By this time all the racers had started, and among them Coyote's
son. He was Coyote's only child, and was very quick. He soon began
to outstrip all the runners, and was in the lead. As he passed the
spot where Rattlesnake had hidden himself, however, Rattlesnake
raised his head and bit the boy in the ankle. In a minute the boy
Coyote was dancing about the home-stake. He was very happy, and
was shouting at his son and praising him. When Rattlesnake bit the
boy, and he fell dead, every one laughed at Coyote, and said, "Your
son has fallen down, and is so ashamed that he does not dare to
get up." Coyote said, "No, that is not it. He is dead."
This was the first death. The people, however, did not understand,
and picked the boy up, and brought him to Coyote. Then Coyote began
to cry, and every one did the same. These were the first tears.
Then Coyote took his son's body and carried it to the lake of which
Earth- Initiate had told them, and threw the body in. But there
was no noise, and nothing happened, and the body drifted about for
four days on the surface, like a log. On the fifth day Coyote took
four sacks of beads and brought them to Ku'ksuu, begging him to
restore his son to life. Ku'ksuu did not answer. For five days Coyote
begged, then Ku'ksuu came out of his house bringing all his bead
and bear-skins, and calling to all the people to come and watch
him. He laid the body on a bear-skin, dressed it, and wrapped it
Then he dug a grave, put the body into it, and covered it up. Then
he told the people, "From now on, this is what you must do.
This is the way you must do till the world shall be made over."
About a year after this, in the spring, all was changed. Up to
this time everybody spoke the same language. The people were having
a burning, everything was ready for the next day, when in the night
everybody suddenly began to speak a different language. Each man
and his wife, however, spoke the same. Earth-Initiate had come in
the night to Ku'ksuu, and had told him about it all, and given him
instructions for the next day.
So, when morning came, Ku'ksuu called all the people together,
for he was able to speak all the languages. He told them each the
names of the different animals, etc., in their languages, taught
them how to cook and to hunt ' gave them all their laws, and set
the time for all their dances and festivals. Then he called each
tribe by name, and sent them off in different directions, telling
them where they were to live. He sent the warriors to the north,
the singers to the west, the flute-players to the east, and the
dancers to the south. So all the people went away, and left Ku'ksuu
and his, wife alone at Ta'doikö.
By and by his wife went away, leaving in the night, and going first
to Marysville Buttes. Ku'ksuu staid a little while longer, and then
he also left. He too went to the Buttes, went into the spirit house,
and sat down on the south side. He found Coyote's son there, sitting
on the north side. The door was on the west.
Coyote had been trying to find out where Ku'ksuu had gone, and
where his own son had gone, and at last found the tracks, and followed
them to the spirit house. Here he saw Ku'ksuu and his son, the latter
eating spirit food. Coyote wanted to go in, but Ku'ksuu said, "No,
wait there. You have just what you wanted, it is your own fault.

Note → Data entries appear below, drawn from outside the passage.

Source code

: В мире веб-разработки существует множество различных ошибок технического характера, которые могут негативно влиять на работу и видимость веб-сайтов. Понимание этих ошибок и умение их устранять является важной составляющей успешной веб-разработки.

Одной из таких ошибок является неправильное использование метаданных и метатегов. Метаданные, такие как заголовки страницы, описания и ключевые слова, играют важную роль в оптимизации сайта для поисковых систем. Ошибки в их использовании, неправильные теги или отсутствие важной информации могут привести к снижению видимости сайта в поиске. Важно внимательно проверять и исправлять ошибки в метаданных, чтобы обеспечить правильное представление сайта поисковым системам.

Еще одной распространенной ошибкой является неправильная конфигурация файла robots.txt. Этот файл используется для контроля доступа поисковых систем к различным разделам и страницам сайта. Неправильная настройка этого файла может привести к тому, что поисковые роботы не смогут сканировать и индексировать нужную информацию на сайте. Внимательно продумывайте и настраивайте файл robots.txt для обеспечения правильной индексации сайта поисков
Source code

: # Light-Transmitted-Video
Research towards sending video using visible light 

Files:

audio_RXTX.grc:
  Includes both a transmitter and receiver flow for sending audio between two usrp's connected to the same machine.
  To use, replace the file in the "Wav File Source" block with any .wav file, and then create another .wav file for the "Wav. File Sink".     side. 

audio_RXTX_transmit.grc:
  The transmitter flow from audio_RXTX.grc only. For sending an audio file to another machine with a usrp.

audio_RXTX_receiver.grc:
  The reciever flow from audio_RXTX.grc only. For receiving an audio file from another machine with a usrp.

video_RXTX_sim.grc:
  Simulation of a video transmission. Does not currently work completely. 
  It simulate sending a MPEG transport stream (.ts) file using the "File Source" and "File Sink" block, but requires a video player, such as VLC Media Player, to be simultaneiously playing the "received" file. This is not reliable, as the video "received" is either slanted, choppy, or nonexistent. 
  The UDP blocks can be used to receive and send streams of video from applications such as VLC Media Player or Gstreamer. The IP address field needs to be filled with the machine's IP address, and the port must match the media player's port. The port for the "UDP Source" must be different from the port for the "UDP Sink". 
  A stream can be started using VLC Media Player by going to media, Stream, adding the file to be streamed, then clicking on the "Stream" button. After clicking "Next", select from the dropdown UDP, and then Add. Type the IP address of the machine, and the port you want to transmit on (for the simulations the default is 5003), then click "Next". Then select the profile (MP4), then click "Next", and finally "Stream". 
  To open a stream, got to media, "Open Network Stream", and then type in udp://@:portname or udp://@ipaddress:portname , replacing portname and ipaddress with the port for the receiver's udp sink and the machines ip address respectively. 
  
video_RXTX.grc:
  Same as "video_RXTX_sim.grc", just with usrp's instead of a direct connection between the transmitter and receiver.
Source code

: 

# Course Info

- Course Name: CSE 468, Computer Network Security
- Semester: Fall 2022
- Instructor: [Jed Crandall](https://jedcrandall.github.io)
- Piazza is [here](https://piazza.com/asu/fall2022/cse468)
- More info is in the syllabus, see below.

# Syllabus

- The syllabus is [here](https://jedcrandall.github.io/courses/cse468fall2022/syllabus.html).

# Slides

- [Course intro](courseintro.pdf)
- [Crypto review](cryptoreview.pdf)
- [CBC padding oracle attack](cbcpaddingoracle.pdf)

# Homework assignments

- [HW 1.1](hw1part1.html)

Every man will now have all kinds of troubles and accidents, will
have to work to get his food, and will die and be buried. This must
go on till the time is out, and Earth-Initiate comes again, and
everything will be made over. You must go home, and tell all the
people that you have seen your son, that he is not dead." Coyote
said he would go, but that he was hungry, and wanted some of the
food. Ku'ksuu replied, "You cannot eat that. Only ghosts may
eat that food."
Then Coyote went away and told all the people, "I saw my son
and Ku'ksuu, and he told me to kill myself." So he climbed
up to the top of a tall tree, jumped off, and was killed. Then he
went to the spirit house, thinking he could now have some of the
food; but there was no one there, nothing at all, and so he went
out, and walked away to the west, and was never seen again. Ku'ksuu
and Coyote's son, however, had gone up above.